I John 3:1: See what kind of love the Father has given to us, that we should be called children of God; and so we are.
Love of the Father is pure, but often times understanding parental love can mess things up for us:
If you grew up with parents who practiced conditional love, then you’re going to have a hard time understanding God’s love. Fear will creep in.
If you parents showed favoritism just to create sibling rivalry, then you’re going to have a hard time understanding God’s love. Fear will creep in.
If your parents were super strict and they punished you beyond what was appropriate, then you’re going to have a hard time understanding God’s love. Fear will creep in.
If you grew up without consistent parents, or your parents divorced, or one of your parents left you, then you’re going to have a hard time understanding God’s love. Fear will creep in.
See, perfect love, the LOVE of God the Father, drives out fear...

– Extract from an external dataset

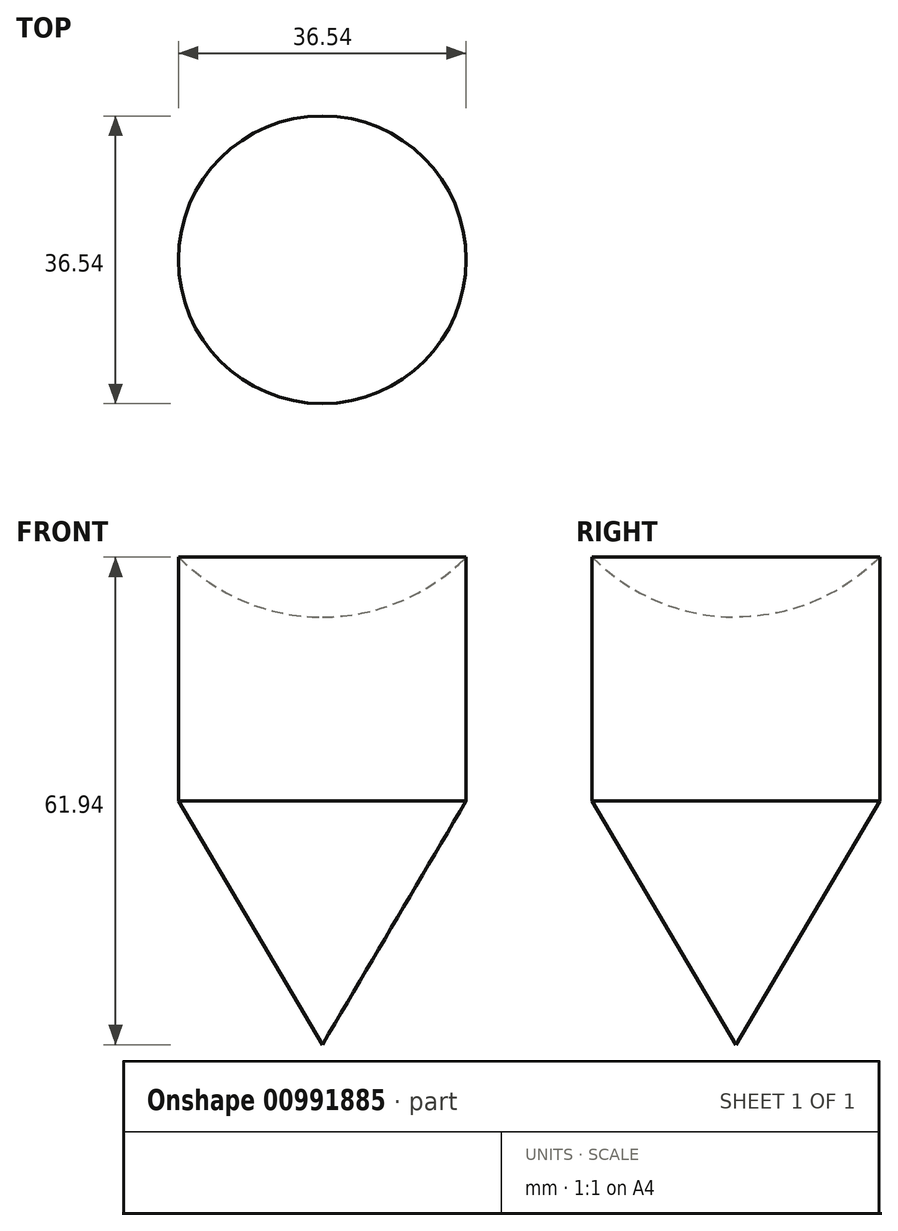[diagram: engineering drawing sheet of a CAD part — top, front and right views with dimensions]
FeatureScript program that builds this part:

It views God as one who disciplines rather than punishes. A loving father disciplines his children as it says in Hebrews 12. A vengeful, or flakey, or temperamental God punishes…
To love, we need to remember that God loves you unconditionally, that you are his child, and that to love means accepting and receiving that love without you having to earn it. You did nothing to receive God’s unconditional love!
FEAR OF NEIGHBOR
YODA was right: Fear leads to the darkside. Fear leads to anger. Anger leads to hate. Hate leads to suffering...
Rather than love our neighbors, we can fear them in unhealthy ways:
Fear causes us to judge.
Fear causes us to see only externals, the skinny jeans, the tattoos, the amount of mascara, the way they turn their cap, or hold their Bible, or whatever!
Fear causes us to separate.
Fear causes us to miss out on life-changing relationships.
Fear causes anger in us against those who disagree with us.
Fear causes us to freeze rather than converse.
Fear paints others as enemies and listens to narratives that only reenforce their evil.
Fear presents us as the victim as opposed to victors in Christ! Like, we have nothing to fear! Even with all the redefinition of love in our culture, even with our culture highjacking symbols of love like the rainbow, and altering them to represent a spectrum of love, we’ve got nothing to fear. Rather the play the ‘woo is us card’, we can play the ‘who is Christ’ card: who sat with sinners and tax-collectors—social oddballs, misfits, traders, rebels, and the promiscuous, and he dined with them! Laughed with them, and was criticized by the socially perfect for doing so!
But fear has no place for love!
The command to love begins by asking the Holy Spirit to erode your fear...
Good example:
Tertullian (AD 155–220), in his Apologeticus,
“Look,” say those who don’t believe, “how the Christians love one another,” for those who don’t believe hate one another; “and how [the Christians] are ready to die for each other,” for those who don’t believe are readier to cut one another’s throats. . . . But we Christians look upon ourselves as one body, informed as it were by one soul; and being thus incorporated by love.”